Extra virgin olive oil ranges in color from pale golden to deep emerald and has a pronounced fruity -- sometimes peppery -- taste. Because the flavor of extra virgin oil can diminish with heat, it is often used to finish a dish, drizzled over pasta, or whisked into a vinaigrette.

Regular Olive Oil
Also called "pure" or "light" olive oil, which are simply marketing tags and not an indication of nutritional qualities, this olive oil is a blend of refined olive oil and extra virgin olive oil. It costs less and has a mild flavor. Use it when you want to preserve the flavors of the food rather than impart the character of the oil to it. Works well in saute's and fries.

Canola Oil
Derived from a strain of rapeseed in Canada in the 1970's that yields oil with lower acidity than traditional rapeseed, this oil's name is an amalgam of the words "Canada" and "Oil". Canola oil continues to be a major export crop for its namesake country. It is high in both polyunsaturated and monounsaturated fats and very low in saturated fat. Its neutral flavor makes it a good choice when you do not want to detract from the flavors of the food.

Sesame Oil
This oil is pressed from crushed sesame seeds. The lighter-colored oil comes from raw seeds and possesses a mild, neutral taste. The darker oil comes from toasted seeds and has a rich, nutty flavor. Use it in salads, noodles dishes and stir-fries.

Walnut Oil
Unrefined walnut oil tastes just like the nut from which it comes. It is rich and flavorful (especially if made from toasted walnuts) and perfect as a finishing drizzle on salads, rice, pasta or even desserts like tarte tatin or rice pudding.

Hazelnut Oil
Hazelnut oil is highly flavorful oil usually imported from France. Pressed from toasted hazelnuts, it's used sparingly to enrich dressings and to add flavor to savory and sweet dishes. Paired with zesty lemon juice and sugar, it blends the distinct and delicate flavors.

Olive Oil Quencher

Dab a pea-size amount of extra virgin olive oil on your lips to hydrate a parched pucker; or use it on rough patches (think elbows and heels), as needed.

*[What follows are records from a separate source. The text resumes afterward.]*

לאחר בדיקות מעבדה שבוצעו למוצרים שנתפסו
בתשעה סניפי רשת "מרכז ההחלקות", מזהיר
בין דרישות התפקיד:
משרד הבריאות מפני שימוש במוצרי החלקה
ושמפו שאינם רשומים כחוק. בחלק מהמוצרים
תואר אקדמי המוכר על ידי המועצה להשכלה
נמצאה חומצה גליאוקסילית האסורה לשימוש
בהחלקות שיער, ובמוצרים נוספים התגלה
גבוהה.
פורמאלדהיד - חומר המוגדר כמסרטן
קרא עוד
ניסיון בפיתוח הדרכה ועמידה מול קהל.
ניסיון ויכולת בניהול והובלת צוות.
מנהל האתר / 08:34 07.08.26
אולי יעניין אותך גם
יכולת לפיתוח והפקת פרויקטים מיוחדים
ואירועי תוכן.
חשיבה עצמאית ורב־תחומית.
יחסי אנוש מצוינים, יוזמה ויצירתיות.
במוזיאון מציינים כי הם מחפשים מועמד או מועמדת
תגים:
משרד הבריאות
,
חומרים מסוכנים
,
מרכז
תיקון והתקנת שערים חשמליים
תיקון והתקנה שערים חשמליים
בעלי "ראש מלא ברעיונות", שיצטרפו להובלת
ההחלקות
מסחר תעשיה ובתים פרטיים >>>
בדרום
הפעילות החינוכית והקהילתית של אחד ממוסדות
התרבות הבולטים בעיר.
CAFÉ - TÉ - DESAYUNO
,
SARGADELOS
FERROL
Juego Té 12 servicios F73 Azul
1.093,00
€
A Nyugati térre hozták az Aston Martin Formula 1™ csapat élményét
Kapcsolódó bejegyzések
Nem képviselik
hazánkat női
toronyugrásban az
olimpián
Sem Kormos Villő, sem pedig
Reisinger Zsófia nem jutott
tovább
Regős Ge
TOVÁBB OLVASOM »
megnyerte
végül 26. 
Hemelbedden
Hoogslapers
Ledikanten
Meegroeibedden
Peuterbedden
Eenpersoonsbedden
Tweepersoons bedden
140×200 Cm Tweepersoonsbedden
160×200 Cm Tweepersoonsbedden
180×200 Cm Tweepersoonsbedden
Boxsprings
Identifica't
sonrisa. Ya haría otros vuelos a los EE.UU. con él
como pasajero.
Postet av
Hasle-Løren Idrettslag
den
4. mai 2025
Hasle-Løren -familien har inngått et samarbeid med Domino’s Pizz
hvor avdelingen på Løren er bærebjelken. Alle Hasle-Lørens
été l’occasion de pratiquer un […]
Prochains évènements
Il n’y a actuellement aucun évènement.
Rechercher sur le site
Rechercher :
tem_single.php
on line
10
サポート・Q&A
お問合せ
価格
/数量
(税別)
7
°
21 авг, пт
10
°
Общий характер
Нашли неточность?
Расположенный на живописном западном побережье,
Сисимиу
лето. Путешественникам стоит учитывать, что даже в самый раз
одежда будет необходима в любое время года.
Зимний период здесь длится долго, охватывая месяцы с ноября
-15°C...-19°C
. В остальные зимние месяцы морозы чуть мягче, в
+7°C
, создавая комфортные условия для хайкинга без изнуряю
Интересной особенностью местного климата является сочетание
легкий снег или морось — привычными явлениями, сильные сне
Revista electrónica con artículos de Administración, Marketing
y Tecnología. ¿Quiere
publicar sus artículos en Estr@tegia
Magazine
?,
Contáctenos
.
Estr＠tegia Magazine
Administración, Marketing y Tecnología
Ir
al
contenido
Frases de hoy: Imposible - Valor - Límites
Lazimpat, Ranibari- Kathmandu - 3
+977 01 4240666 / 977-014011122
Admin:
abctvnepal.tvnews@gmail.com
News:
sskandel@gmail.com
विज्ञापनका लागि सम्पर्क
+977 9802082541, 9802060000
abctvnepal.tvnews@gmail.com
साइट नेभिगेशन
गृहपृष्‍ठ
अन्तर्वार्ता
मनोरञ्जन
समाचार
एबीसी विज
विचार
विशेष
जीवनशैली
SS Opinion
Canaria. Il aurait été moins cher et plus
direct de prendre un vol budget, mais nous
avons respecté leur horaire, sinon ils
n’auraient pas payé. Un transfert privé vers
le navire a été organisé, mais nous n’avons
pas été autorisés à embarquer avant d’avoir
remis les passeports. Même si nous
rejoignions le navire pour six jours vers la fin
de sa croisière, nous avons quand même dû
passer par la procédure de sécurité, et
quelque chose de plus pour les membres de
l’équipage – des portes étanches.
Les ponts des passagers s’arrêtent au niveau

Did You Know: Olive Oil Aids Detox

Olive Oil helps cleanse and protect the arteries from plaque build-up while lowering LDL cholesterol (often referred to as the harmful cholesterol) without lowering HDL cholesterol. Olive oil also helps lower blood pressure and regulates blood sugar by cleansing the arteries.

Summertime Treats

Olive Oil Milkshake: Blend 1 pint vanilla ice cream, 1/4 cup milk and 2 tablespoons extra-virgin olive oil. Top with flaky sea salt.

Olive Oil Almond Milkshake: Blend 1 pint vanilla ice cream, 1/4 cup almond milk and 2 tablespoons extra-virgin olive oil. Top with toasted almonds.